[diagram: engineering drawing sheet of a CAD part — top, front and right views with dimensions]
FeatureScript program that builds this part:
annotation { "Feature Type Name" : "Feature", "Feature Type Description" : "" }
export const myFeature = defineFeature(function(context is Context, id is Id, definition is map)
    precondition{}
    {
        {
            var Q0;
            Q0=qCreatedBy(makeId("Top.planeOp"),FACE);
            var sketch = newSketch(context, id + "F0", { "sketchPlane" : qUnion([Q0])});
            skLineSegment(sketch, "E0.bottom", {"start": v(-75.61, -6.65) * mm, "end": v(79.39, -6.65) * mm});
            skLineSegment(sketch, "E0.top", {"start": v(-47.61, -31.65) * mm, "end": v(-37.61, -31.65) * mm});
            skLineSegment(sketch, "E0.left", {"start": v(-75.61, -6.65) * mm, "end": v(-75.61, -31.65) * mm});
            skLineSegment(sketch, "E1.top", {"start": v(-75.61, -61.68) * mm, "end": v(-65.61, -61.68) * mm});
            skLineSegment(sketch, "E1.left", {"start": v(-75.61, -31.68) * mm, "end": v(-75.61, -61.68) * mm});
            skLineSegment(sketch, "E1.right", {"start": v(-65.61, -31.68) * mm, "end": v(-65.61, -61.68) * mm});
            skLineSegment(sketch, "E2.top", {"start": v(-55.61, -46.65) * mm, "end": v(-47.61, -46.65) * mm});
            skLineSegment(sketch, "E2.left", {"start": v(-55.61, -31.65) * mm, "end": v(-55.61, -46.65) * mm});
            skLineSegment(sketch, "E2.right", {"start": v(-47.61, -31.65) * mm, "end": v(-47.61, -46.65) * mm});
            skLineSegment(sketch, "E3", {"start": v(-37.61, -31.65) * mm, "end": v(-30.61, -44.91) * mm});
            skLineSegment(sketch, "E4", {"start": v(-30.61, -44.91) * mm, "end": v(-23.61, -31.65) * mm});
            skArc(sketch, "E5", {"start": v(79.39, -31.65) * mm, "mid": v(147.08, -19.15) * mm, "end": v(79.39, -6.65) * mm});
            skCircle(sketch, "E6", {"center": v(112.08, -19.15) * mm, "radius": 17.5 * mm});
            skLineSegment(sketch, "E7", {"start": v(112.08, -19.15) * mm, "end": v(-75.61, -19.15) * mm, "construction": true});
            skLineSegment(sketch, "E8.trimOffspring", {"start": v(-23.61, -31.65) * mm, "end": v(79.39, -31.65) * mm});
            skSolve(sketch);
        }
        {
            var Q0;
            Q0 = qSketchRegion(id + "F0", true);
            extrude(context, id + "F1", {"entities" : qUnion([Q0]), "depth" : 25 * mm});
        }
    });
# # # # #
*To do*: Copy the whole listing above line for line, with no changes.

*Expected output*:
[diagram: engineering drawing sheet of a CAD part — top, front and right views with dimensions]
FeatureScript program that builds this part:
annotation { "Feature Type Name" : "Feature", "Feature Type Description" : "" }
export const myFeature = defineFeature(function(context is Context, id is Id, definition is map)
    precondition{}
    {
        {
            var Q0;
            Q0=qCreatedBy(makeId("Top.planeOp"),FACE);
            var sketch = newSketch(context, id + "F0", { "sketchPlane" : qUnion([Q0])});
            skLineSegment(sketch, "E0.bottom", {"start": v(-75.61, -6.65) * mm, "end": v(79.39, -6.65) * mm});
            skLineSegment(sketch, "E0.top", {"start": v(-47.61, -31.65) * mm, "end": v(-37.61, -31.65) * mm});
            skLineSegment(sketch, "E0.left", {"start": v(-75.61, -6.65) * mm, "end": v(-75.61, -31.65) * mm});
            skLineSegment(sketch, "E1.top", {"start": v(-75.61, -61.68) * mm, "end": v(-65.61, -61.68) * mm});
            skLineSegment(sketch, "E1.left", {"start": v(-75.61, -31.68) * mm, "end": v(-75.61, -61.68) * mm});
            skLineSegment(sketch, "E1.right", {"start": v(-65.61, -31.68) * mm, "end": v(-65.61, -61.68) * mm});
            skLineSegment(sketch, "E2.top", {"start": v(-55.61, -46.65) * mm, "end": v(-47.61, -46.65) * mm});
            skLineSegment(sketch, "E2.left", {"start": v(-55.61, -31.65) * mm, "end": v(-55.61, -46.65) * mm});
            skLineSegment(sketch, "E2.right", {"start": v(-47.61, -31.65) * mm, "end": v(-47.61, -46.65) * mm});
            skLineSegment(sketch, "E3", {"start": v(-37.61, -31.65) * mm, "end": v(-30.61, -44.91) * mm});
            skLineSegment(sketch, "E4", {"start": v(-30.61, -44.91) * mm, "end": v(-23.61, -31.65) * mm});
            skArc(sketch, "E5", {"start": v(79.39, -31.65) * mm, "mid": v(147.08, -19.15) * mm, "end": v(79.39, -6.65) * mm});
            skCircle(sketch, "E6", {"center": v(112.08, -19.15) * mm, "radius": 17.5 * mm});
            skLineSegment(sketch, "E7", {"start": v(112.08, -19.15) * mm, "end": v(-75.61, -19.15) * mm, "construction": true});
            skLineSegment(sketch, "E8.trimOffspring", {"start": v(-23.61, -31.65) * mm, "end": v(79.39, -31.65) * mm});
            skSolve(sketch);
        }
        {
            var Q0;
            Q0 = qSketchRegion(id + "F0", true);
            extrude(context, id + "F1", {"entities" : qUnion([Q0]), "depth" : 25 * mm});
        }
    });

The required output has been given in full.